The Case for Local Shops

"It is surely the case that 'big box' stores can, owing again to their clout as buyers, deliver a host of manufactured goods at a cheaper price than the petty bourgeoisie. What is not so clear, however, is whether, once one has factored in all the public goods... the petty bourgeoisie provides--informal social work, public safety, the aesthetic pleasures of an animated and interesting streetscape, a large variety of social experiences and personalized services, acquaintance networks, informal neighborhood news and gossip, a building block of social solidarity and public action, and (in the case of the smallholding peasantry) good stewardship of the land--the petty bourgeoisie might not bem in a full accounting, a far better bargain, in the long run, than the large, impersonal capitalist firm." -- James C. Scott, Two Cheers for Anarchism

If you have never lived in a neighborhood with a thriving culture of local commercial activity, you will have no idea how different it is than shopping the big box stores.

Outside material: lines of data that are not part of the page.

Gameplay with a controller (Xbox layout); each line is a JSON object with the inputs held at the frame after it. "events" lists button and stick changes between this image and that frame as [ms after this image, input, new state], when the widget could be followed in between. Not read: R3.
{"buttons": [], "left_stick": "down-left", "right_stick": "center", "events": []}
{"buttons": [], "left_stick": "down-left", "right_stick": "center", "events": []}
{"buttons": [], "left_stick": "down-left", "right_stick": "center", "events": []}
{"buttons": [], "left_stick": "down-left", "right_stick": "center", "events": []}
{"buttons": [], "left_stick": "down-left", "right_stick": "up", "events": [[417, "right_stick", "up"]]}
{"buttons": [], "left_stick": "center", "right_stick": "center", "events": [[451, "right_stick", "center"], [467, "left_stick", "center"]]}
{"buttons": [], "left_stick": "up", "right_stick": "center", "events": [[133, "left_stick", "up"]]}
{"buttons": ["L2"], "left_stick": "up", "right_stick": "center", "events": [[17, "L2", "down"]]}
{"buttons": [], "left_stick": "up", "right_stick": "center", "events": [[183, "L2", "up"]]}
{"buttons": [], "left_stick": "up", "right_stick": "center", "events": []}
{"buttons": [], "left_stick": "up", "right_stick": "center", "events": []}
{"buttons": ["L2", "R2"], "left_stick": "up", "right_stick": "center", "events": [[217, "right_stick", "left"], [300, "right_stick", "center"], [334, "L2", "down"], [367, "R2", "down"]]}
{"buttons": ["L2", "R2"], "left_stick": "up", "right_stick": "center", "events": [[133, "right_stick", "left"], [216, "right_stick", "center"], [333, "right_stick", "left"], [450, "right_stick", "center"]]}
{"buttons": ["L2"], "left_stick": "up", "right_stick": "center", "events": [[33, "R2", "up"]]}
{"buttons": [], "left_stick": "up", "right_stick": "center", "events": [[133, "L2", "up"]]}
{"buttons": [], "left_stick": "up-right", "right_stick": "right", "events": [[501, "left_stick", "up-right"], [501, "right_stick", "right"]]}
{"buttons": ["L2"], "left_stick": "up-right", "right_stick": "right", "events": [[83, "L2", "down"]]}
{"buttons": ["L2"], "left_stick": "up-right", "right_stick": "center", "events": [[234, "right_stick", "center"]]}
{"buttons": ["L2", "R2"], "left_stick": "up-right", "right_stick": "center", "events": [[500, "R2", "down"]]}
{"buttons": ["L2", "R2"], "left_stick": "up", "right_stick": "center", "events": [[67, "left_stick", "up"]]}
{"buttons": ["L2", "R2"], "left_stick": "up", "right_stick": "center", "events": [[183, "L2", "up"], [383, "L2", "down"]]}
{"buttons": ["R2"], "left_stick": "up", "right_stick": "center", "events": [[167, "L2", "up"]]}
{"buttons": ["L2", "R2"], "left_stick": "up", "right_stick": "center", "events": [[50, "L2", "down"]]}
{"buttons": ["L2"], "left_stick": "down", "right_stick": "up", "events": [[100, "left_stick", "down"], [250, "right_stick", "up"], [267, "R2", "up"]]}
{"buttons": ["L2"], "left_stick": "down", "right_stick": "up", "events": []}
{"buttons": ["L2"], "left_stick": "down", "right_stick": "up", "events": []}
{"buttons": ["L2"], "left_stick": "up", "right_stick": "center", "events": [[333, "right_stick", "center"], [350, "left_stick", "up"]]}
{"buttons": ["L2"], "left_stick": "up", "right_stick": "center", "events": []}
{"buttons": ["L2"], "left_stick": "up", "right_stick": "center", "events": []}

I shop almost every day in my neighborhood, and it is a daily pleasure, rather than the grim chore that is going to Home Depot or Walmart.


  1. Yes it is nicer but I expect you're in the top 25%. Declining marginal utility etc. As people get richer they demand more character and pleasure from shopping.

    1. Poor people need neighborhood shops much more than rich people do! See list of externalities above, and Jane Jacobs on cities.